> TASK OBJECTIVE
Though the entries hold pictures, only their text should be duplicated, exactly and in full.

(Stored data entries)
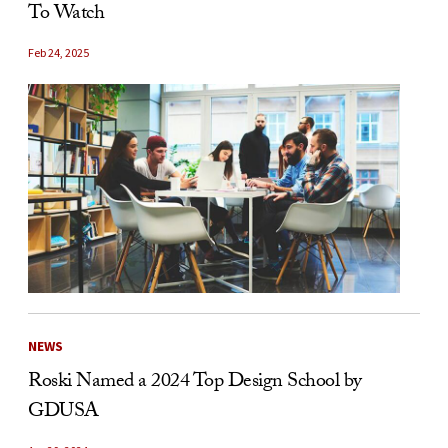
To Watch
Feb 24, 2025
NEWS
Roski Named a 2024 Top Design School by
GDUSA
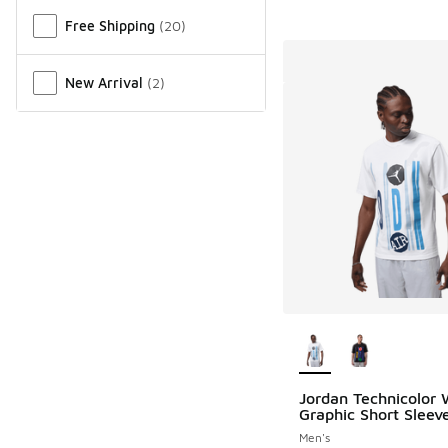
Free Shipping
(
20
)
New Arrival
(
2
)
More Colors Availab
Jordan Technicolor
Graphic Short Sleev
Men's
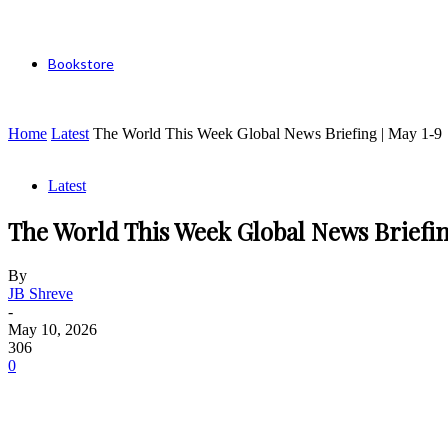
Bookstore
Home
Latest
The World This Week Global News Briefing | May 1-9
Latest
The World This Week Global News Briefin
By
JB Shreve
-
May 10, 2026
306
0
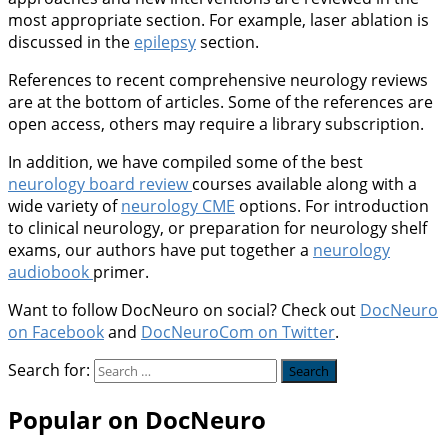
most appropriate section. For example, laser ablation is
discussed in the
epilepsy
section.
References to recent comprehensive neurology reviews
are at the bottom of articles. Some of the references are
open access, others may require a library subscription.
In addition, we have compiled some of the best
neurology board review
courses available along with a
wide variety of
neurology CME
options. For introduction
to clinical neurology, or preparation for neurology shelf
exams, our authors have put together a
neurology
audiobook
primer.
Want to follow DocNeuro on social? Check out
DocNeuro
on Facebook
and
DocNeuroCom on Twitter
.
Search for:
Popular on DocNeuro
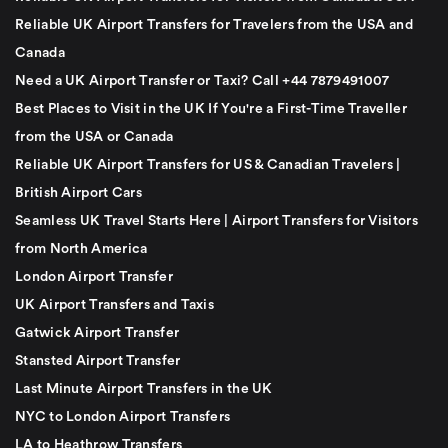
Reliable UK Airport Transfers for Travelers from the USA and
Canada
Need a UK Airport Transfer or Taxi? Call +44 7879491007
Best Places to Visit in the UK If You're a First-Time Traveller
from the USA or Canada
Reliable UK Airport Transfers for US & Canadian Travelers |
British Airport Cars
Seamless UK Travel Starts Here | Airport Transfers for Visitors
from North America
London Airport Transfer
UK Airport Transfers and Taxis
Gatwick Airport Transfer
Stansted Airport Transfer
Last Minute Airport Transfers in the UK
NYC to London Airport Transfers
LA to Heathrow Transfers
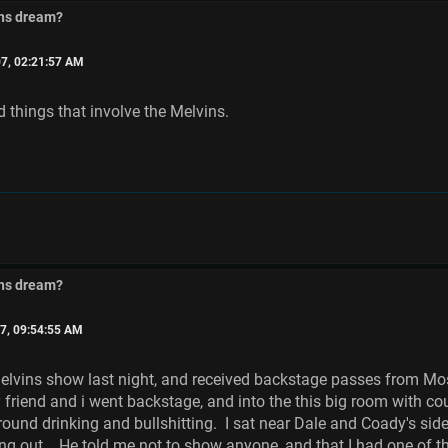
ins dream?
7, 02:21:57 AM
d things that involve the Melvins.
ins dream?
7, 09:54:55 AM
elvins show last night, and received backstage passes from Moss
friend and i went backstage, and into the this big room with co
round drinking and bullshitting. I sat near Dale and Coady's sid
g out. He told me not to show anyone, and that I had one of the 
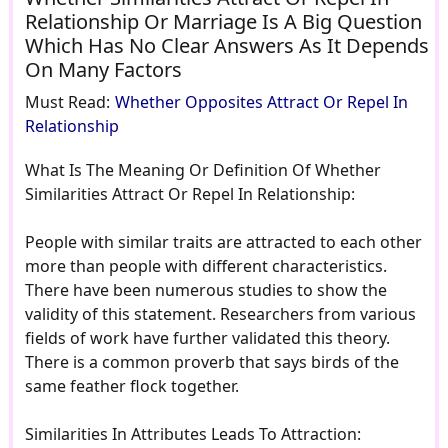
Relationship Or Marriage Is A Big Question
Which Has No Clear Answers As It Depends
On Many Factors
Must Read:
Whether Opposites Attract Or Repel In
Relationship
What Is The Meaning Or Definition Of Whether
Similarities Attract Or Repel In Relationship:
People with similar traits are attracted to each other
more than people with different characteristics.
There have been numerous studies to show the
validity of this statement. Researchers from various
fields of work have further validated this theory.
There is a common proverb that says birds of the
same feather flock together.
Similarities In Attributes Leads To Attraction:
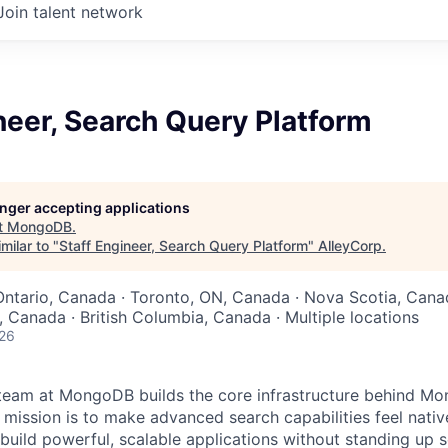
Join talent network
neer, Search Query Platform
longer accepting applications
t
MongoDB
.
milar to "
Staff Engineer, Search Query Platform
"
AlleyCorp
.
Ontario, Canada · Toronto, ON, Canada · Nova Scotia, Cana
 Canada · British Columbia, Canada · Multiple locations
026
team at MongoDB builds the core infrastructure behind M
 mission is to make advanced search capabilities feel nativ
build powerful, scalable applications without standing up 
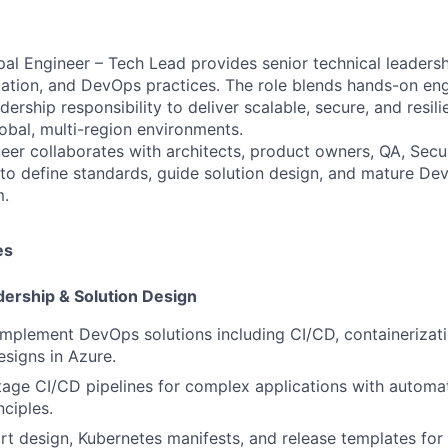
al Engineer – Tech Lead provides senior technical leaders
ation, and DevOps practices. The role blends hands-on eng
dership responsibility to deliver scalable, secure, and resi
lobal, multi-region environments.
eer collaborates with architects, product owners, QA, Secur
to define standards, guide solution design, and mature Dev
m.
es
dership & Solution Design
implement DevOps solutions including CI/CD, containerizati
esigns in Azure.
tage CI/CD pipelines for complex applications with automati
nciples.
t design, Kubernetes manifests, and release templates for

> THE ANSWER
To Watch
Feb 24, 2025
NEWS
Roski Named a 2024 Top Design School by
GDUSA
Free Shipping
(
20
)
New Arrival
(
2
)
More Colors Availab
Jordan Technicolor
Graphic Short Sleev
Men's
Bookstore
Home
Latest
The World This Week Global News Briefing | May 1-9
Latest
The World This Week Global News Briefin
By
JB Shreve
-
May 10, 2026
306
0
most appropriate section. For example, laser ablation is
discussed in the
epilepsy
section.
References to recent comprehensive neurology reviews
are at the bottom of articles. Some of the references are
open access, others may require a library subscription.
In addition, we have compiled some of the best
neurology board review
courses available along with a
wide variety of
neurology CME
options. For introduction
to clinical neurology, or preparation for neurology shelf
exams, our authors have put together a
neurology
audiobook
primer.
Want to follow DocNeuro on social? Check out
DocNeuro
on Facebook
and
DocNeuroCom on Twitter
.
Search for:
Popular on DocNeuro
Reliable UK Airport Transfers for Travelers from the USA and
Canada
Need a UK Airport Transfer or Taxi? Call +44 7879491007
Best Places to Visit in the UK If You're a First-Time Traveller
from the USA or Canada
Reliable UK Airport Transfers for US & Canadian Travelers |
British Airport Cars
Seamless UK Travel Starts Here | Airport Transfers for Visitors
from North America
London Airport Transfer
UK Airport Transfers and Taxis
Gatwick Airport Transfer
Stansted Airport Transfer
Last Minute Airport Transfers in the UK
NYC to London Airport Transfers
LA to Heathrow Transfers
ins dream?
7, 02:21:57 AM
d things that involve the Melvins.
ins dream?
7, 09:54:55 AM
elvins show last night, and received backstage passes from Moss
friend and i went backstage, and into the this big room with co
round drinking and bullshitting. I sat near Dale and Coady's sid
g out. He told me not to show anyone, and that I had one of the 
Relationship Or Marriage Is A Big Question
Which Has No Clear Answers As It Depends
On Many Factors
Must Read:
Whether Opposites Attract Or Repel In
Relationship
What Is The Meaning Or Definition Of Whether
Similarities Attract Or Repel In Relationship:
People with similar traits are attracted to each other
more than people with different characteristics.
There have been numerous studies to show the
validity of this statement. Researchers from various
fields of work have further validated this theory.
There is a common proverb that says birds of the
same feather flock together.
Similarities In Attributes Leads To Attraction:
Join talent network
neer, Search Query Platform
longer accepting applications
t
MongoDB
.
milar to "
Staff Engineer, Search Query Platform
"
AlleyCorp
.
Ontario, Canada · Toronto, ON, Canada · Nova Scotia, Cana
 Canada · British Columbia, Canada · Multiple locations
026
team at MongoDB builds the core infrastructure behind M
 mission is to make advanced search capabilities feel nativ
build powerful, scalable applications without standing up 
al Engineer – Tech Lead provides senior technical leaders
ation, and DevOps practices. The role blends hands-on eng
dership responsibility to deliver scalable, secure, and resi
lobal, multi-region environments.
eer collaborates with architects, product owners, QA, Secur
to define standards, guide solution design, and mature Dev
m.
es
dership & Solution Design
implement DevOps solutions including CI/CD, containerizati
esigns in Azure.
tage CI/CD pipelines for complex applications with automati
nciples.
t design, Kubernetes manifests, and release templates for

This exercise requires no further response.